I used to be in computer engineering (which, like CS, was all about the archival conferences). Now I'm in bioinformatics, which is all about journal publication (the major conferences make sure that accepted papers are co-published in a journal special issue).
ReplyDeleteSince the problem is discipline-wide, we did not put acceptance rates in the CV, but the department letter always explained the archival conference culture.
In my subfield of CS there is rather low correlation between acceptance rates and quality, so I simply use a A, B, C ranking for each conference (we all know which handful of conferences are A in most subfields). If the bureaucrats want to confirm the numbers, presumably external reviewers can be asked to comment on the ratings used.
ReplyDeleteThanks all for your comments so far, this is interesting.
ReplyDeleteAnon @8:23am -- How do you treat conferences where you have a paper accepted as a "full" paper (i.e., 8+ pages double column), but you happen to get assigned to present it as a poster instead of as an oral presentation?
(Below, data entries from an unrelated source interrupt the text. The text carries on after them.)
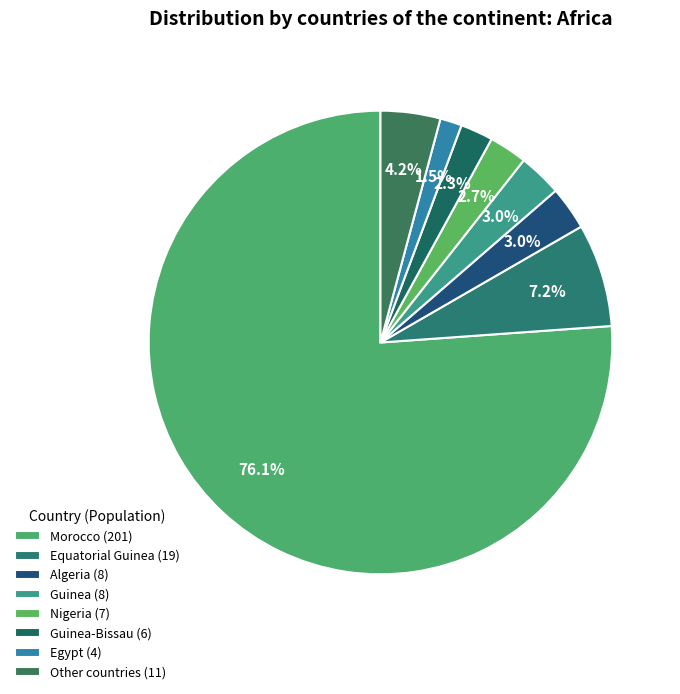

Which category has the smallest portion of the pie?

Egypt (4)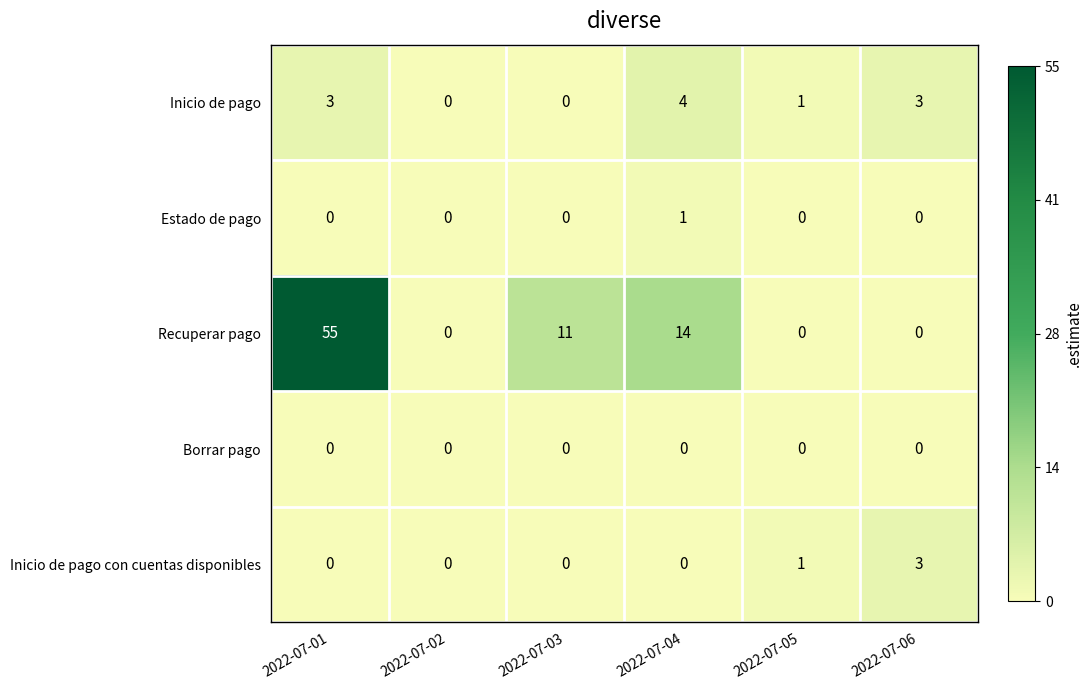

What is the maximum value shown in the chart?

55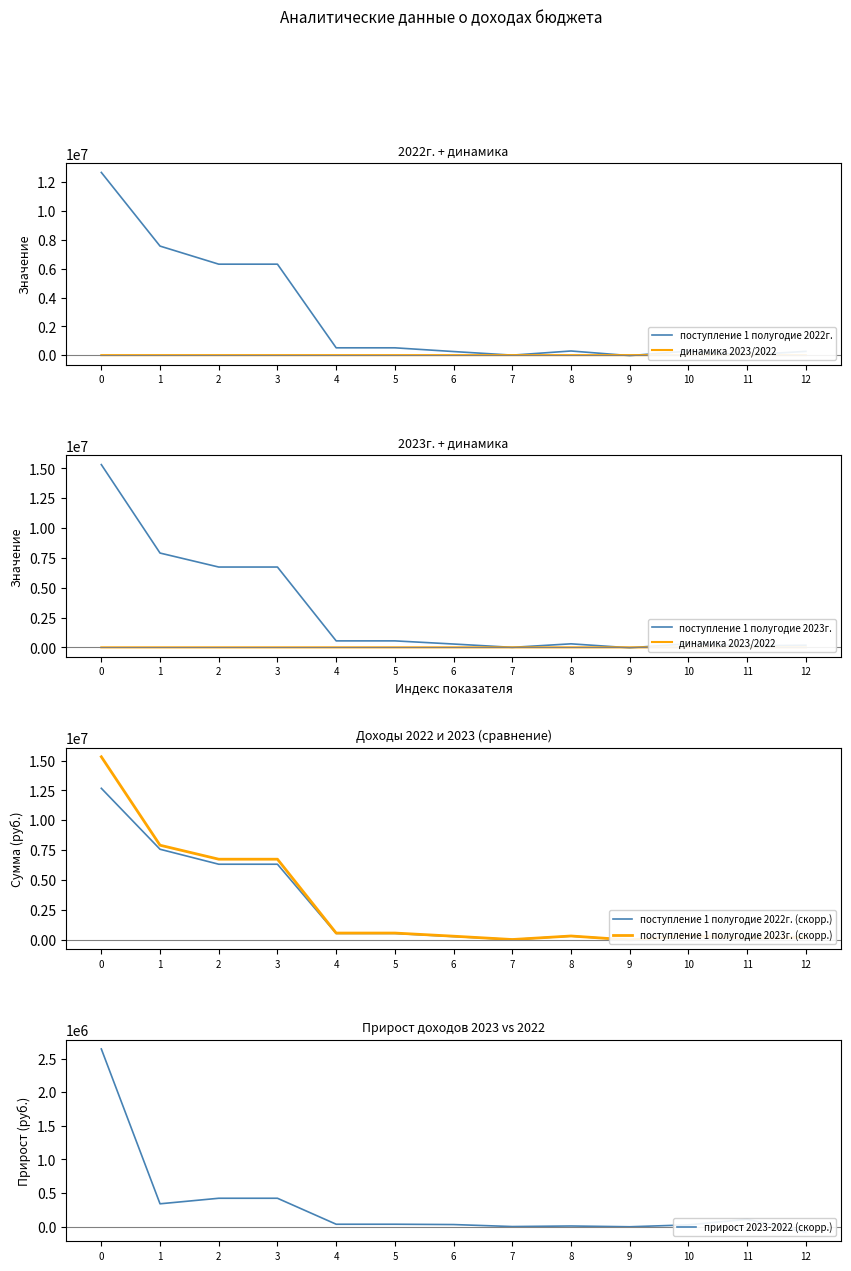

What is the value of the динамика 2023/2022 point at the 4th from the left?

106.7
It's still archival, and ACM DL/IEEExplore doesn't note any distinction with it, the only difference is how it was "delivered" at the conference itself.
Or, alternatively, how do you treat workshops that accept full papers, are competitive, and publish their proceedings along with their affiliated main conference, and there's no distinction in IEEExplore/DL?
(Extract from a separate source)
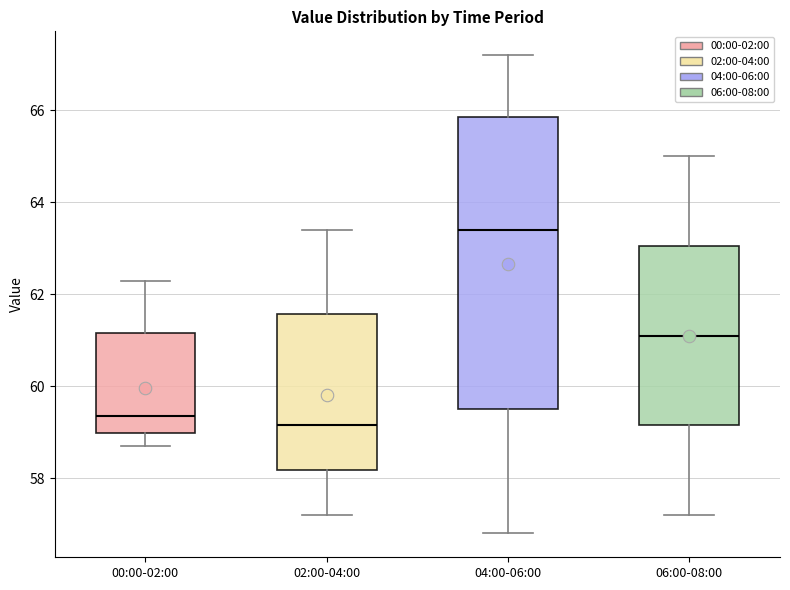

Comparing the boxes themselves (not the whiskers), which one is the tallest?

04:00-06:00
Anon @4:03pm, I like the A/B/C distinction a lot. I think that would help solve much of the aforementioned ambiguity. Particularly how in some subfields there are workshops that are top notch, but because they are called workshops people outside the subfield may think they're "just workshops".
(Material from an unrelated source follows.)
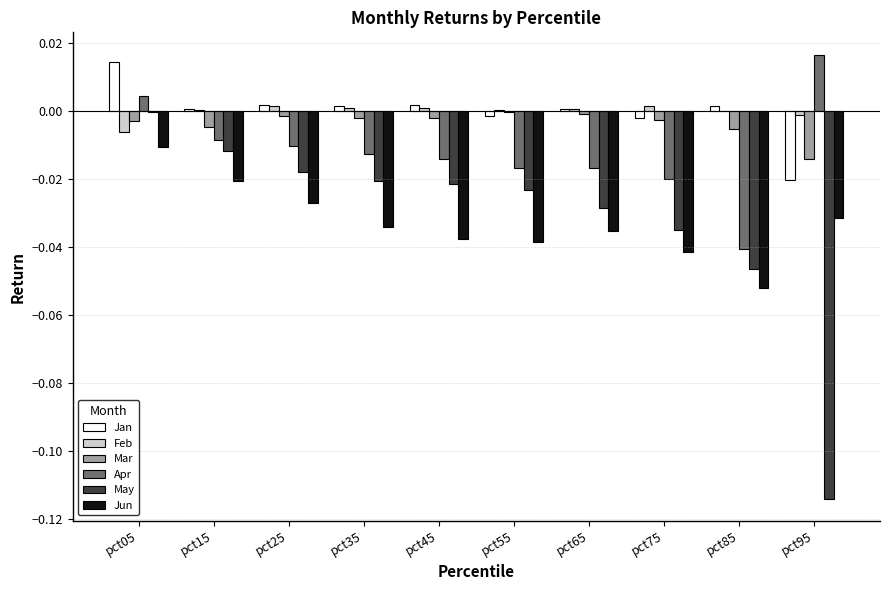

Which category has the highest value in the Jan series?

pct05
Instead of "poster papers" I should probably have said "short papers". In my subfield there's usually no distinction between "poster" and "short", though it does occasionally happen that a full paper is presented as a poster. In that case I list it as a full paper and give the acceptance rate.
ReplyDeleteI've never had the other scenario come up. I'm not sure what I'd do in that case.. maybe start giving acceptance rates for all workshops that I have the data for? In my field workshops tend to be uncompetitive; acceptance rates are so high that organizers usually don't even tell us what they are.
It is important to distinguish the "implied audience" of a CV. Sometimes (eg tenure case documentation) a CV is for people out-of-field, and then any verifiable information that clarifies the relative standing is useful. In Australia, in 2010 as part of a research evaluation process, the government produced a huge list, ranking all journals and conferences (in all fields) into categories (journals were A+, A, B or C; conferences were A, B or C). These rankings were abandoned in the evaluation done in 2012, but CVs for outsiders still usually mention the rank of each publication outlet.
ReplyDelete1) no, but I started doing it for the internal reports for performance management (for the same arguments as mentioned in the previous comments)
ReplyDelete2) no cut-off point; if I know it, I include it.
either way, ACM and Springer's LNCS/LNAI/etc have a cap on acceptance rate (around >30-33%), so having a paper in one of those proceedings already communicates a certain selectiveness (unlike the IEEE ones, which depends on the conference).
my field is a subfield in AI
I'm in theoretical CS and don't list any impact factors or acceptance rates. Moreover, I have never seen a CV which does (but I am not senior enough to have to evaluate people that are not in TCS).
ReplyDeleteI'm not in computer science and no-one in my field puts IFs on their CV. I do list my total citations and h-index though.
ReplyDeleteI'd really appreciate if you share some links to other resources that have data about this subject of course in case you happen to know any.